Coughlin got the boot a few weeks back after a scathing rebuke from the NFLPA about the Jaguars' fining and grievance practices, and that was all the change necessary, apparently, despite a team with 11 wins in two years that has serious salary cap, roster and performance issues, to say nothing of a culture where star players clashed with management and undisciplined displays had become the norm.

Sure, pushing Coughlin out was a no brainer, but Khan seems to be unable to see the state of the franchise from beyond his induvial purview into it. He is too close to it, one can only presume, to truly appreciate its many warts when viewed through the prism of all 32 franchises.

To those outside of that bubble, this is an organization screaming out for real change and a youth movement (rather than years of free agent flurried) for quite some time. The Jags have called for a draft-based reboot for years. Yet ownership continues to double-down (actually triple-down at this point) on the same mindset that led them to extend Bortles' contract in the first place, after men who know quarterbacks like very few on the planet do, wanted nothing to do with him.

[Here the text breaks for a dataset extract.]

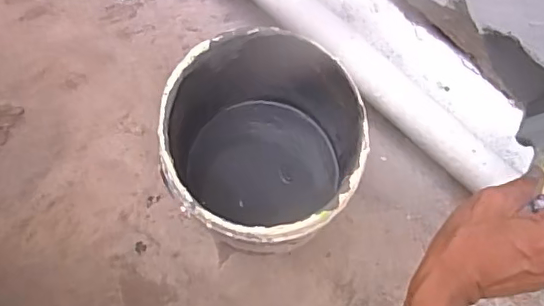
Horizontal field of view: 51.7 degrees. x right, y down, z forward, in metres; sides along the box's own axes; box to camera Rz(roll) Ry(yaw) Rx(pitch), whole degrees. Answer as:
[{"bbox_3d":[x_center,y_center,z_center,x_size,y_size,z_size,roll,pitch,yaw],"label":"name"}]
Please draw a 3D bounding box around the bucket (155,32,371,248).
[{"bbox_3d":[-0.006,0.005,0.542,0.167,0.187,0.180,1,73,-2],"label":"bucket"}]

Everything comes to an end. In the NFL, it often only takes a few years (mere months in Planet Cleveland). So it's understandable to want to buck that trend and force continuity even when it's uncalled for. Loyalty is noble. But winning is divine, and this team is nowhere close to contending. It hasn't even hit rock bottom yet in terms of the bad contracts and cap situations it needs to get out from under. And the decision to punt on any attempt to gauge the interest in the best and brightest minds out there about how to get better (McDaniels, anyone?), in favor of a head coach who is 22-28 in Jacksonville and a GM who is 36-76! since coming on board strains credulity.

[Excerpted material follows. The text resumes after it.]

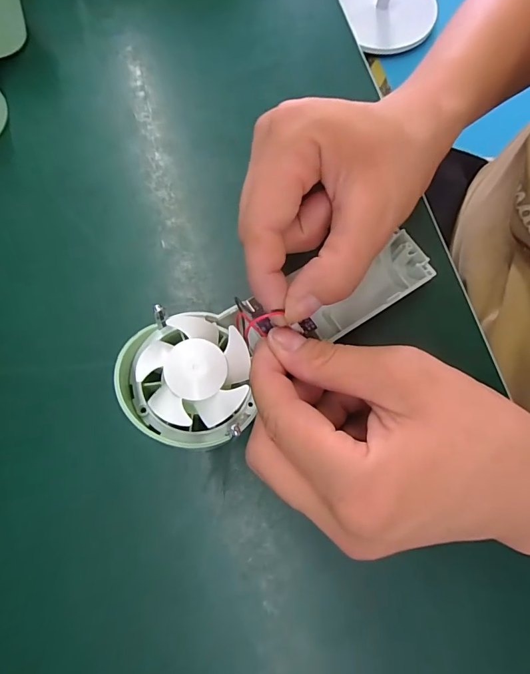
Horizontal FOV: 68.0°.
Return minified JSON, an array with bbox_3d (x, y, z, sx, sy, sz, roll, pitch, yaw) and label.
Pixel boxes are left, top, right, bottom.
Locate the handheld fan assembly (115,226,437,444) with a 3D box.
[{"bbox_3d":[0.015,-0.005,0.193,0.169,0.033,0.059,-24,79,-24],"label":"handheld fan assembly"}]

The franchise has one winning season since 2013, and five seasons with five or fewer wins since then. This year's 6-10 campaign is the second most fruitful since Caldwell came on board. The Jags finished with seven losses in their final nine games and should be looking to eat money to move contracts on recent free agent splurges like AJ Bouye and Nick Foles and Andrew Norwell. Their best player, Calais Campbell, will be 34 by Week 1. They need, again, a rebuilt offensive and defensive line.  

Everything about the team from a cash, salary cap, and standings standpoint makes this the perfectly natural time to change course and truly rebuild. With the draft more critical than ever, and with the Jags owning the Rams first-round pick then next two years from the Jalen Ramsey holdout/debacle/trade, they can't afford the kind of misses that have been almost annual in Jacksonville. Yet this is what they have produced from first round the last six years:

  • 2013: Luke Joeckel 2nd overall  = massive bust
  • 2014: Blake Bortles 3rd overall = massive bust
  • 2015: Dante Fowler 3rd overall = traded for a 3rd and 5th round pick
  • 2016: Jalen Ramsey 5th overall = traded for two 1st round picks
  • 2017: Leonard Fournette 4th overall = bad value
  • 2018: Tavon Bryan 29th overall = too soon to say
  • 2019: Josh Allen 7th overall = should be a pass-rushing force

The margin for error is slim, and the misses have far outweighed the hits -- especially considering how many top-10 picks they had. The splashy signings across the defense, a few years later, ring hollow with the offense never able to develop under Marrone, and now that defense needs to be rebuilt, too. Whatever window this team had -- the fortuitous stumble into the AFC Championship game in 2017 certainly was more a mirage than a sign of things to come -- is over, yet Khan opted not to let new eyes analyze this for what it is and chart a new course.

With this team set to begin possibly playing more games in London in years to come, perhaps its good business to keep costs down and survey the landscape for down the road. But from a football standpoint, I can't find one cogent counterargument to trying to find a new brain trust and opening up that organization to new thoughts and philosophies and personalities and ideas. It was obvious three years ago, as those interviews with Shanahan and McDaniels foretold. It's even more mandatory today.